_Aim of the task_:
List every line in the rows below that contains the string "информации", treating uppercase and lowercase letters as different.

_Information_:
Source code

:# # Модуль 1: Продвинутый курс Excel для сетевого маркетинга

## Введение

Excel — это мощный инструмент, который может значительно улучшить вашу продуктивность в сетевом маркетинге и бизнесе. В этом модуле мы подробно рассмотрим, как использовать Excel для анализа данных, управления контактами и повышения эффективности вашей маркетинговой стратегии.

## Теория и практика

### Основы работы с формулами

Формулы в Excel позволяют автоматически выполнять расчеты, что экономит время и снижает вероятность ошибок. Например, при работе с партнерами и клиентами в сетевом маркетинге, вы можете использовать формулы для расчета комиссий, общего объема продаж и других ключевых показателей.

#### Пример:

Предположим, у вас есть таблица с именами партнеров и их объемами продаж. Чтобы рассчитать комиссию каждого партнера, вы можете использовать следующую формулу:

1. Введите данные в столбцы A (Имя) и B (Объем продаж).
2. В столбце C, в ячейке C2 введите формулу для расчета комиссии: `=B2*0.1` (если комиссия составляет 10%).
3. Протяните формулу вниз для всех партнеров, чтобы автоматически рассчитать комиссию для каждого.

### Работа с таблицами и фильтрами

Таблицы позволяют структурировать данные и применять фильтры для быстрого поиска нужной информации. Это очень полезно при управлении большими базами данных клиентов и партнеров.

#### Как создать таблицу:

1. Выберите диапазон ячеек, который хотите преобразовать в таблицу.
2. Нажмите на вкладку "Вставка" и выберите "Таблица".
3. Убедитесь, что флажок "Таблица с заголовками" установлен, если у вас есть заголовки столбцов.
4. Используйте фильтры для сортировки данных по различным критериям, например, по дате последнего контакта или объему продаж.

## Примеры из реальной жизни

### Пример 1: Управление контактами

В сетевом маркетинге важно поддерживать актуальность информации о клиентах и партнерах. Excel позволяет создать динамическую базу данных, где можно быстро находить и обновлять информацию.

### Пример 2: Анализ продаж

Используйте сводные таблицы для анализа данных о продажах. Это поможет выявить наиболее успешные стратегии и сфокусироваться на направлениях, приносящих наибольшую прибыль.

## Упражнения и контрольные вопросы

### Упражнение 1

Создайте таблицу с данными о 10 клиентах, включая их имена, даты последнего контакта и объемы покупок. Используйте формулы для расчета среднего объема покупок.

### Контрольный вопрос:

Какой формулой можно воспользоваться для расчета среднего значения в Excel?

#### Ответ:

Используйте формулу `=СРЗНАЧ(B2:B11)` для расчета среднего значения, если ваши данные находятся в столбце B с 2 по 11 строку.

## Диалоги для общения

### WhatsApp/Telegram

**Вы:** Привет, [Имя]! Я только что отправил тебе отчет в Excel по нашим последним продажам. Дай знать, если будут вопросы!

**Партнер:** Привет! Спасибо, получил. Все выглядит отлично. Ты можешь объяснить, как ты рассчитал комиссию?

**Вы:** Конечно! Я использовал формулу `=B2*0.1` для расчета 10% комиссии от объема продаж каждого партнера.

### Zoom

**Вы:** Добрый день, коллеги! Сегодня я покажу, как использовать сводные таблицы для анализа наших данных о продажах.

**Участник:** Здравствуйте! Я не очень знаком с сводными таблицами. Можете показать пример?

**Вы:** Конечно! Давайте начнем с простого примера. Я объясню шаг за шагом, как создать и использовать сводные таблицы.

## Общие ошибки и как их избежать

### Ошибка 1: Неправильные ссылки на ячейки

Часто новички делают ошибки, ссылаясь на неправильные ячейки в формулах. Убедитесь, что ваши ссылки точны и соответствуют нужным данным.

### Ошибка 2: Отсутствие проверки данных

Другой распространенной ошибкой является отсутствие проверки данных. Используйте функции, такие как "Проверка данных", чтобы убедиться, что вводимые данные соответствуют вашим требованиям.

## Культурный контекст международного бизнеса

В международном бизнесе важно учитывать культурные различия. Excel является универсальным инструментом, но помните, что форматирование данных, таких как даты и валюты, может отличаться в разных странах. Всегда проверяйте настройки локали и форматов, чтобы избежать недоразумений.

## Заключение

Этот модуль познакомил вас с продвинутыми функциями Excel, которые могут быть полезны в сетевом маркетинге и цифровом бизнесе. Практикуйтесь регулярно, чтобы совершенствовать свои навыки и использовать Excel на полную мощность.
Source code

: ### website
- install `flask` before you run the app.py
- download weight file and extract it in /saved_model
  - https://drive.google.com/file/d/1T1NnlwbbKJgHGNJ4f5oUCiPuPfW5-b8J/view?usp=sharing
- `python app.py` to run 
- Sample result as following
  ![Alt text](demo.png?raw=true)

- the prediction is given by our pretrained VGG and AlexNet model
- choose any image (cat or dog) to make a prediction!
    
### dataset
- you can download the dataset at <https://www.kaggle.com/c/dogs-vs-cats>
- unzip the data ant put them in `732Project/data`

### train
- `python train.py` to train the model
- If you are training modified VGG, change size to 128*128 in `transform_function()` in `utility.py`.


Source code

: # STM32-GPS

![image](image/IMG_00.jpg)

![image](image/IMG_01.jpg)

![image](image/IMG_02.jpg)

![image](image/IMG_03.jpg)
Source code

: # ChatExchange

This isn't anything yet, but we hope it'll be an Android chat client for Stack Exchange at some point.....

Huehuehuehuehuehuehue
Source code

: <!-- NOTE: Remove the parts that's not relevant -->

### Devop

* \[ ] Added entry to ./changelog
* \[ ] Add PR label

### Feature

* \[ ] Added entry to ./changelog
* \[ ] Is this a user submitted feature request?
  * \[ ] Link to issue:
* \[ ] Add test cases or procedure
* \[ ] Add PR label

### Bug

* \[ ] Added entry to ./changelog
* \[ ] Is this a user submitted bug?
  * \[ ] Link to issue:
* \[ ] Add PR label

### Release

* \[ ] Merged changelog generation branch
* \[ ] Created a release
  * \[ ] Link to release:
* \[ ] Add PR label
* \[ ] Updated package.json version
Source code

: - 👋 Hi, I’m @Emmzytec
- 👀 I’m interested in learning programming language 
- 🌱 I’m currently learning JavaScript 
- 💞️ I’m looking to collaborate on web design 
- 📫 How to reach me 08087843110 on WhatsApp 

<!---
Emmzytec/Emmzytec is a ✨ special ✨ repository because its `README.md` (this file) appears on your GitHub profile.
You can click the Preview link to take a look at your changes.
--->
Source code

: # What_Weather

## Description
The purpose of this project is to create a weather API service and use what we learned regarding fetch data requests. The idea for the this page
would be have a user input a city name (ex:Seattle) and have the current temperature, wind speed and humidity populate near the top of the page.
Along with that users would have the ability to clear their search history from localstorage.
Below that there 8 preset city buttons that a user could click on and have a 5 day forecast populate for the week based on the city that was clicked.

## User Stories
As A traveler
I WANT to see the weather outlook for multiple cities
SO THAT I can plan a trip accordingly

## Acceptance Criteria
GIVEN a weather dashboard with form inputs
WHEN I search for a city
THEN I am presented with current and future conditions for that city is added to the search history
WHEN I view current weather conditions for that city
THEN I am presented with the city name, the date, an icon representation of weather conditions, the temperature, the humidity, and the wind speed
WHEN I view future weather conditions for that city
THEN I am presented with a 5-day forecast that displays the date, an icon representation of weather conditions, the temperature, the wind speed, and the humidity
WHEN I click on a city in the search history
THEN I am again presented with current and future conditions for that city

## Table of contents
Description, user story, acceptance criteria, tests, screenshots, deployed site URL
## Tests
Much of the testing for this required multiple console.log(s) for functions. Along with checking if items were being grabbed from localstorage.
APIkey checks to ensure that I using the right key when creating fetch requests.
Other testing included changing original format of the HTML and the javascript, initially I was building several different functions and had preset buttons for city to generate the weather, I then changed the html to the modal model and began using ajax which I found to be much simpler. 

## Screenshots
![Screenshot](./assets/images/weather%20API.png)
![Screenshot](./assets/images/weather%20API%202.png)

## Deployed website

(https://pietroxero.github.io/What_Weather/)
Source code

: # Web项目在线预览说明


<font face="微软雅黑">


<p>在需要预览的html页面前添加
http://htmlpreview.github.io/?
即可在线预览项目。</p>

_Task result_:
Таблицы позволяют структурировать данные и применять фильтры для быстрого поиска нужной информации. Это очень полезно при управлении большими базами данных клиентов и партнеров.
В сетевом маркетинге важно поддерживать актуальность информации о клиентах и партнерах. Excel позволяет создать динамическую базу данных, где можно быстро находить и обновлять информацию.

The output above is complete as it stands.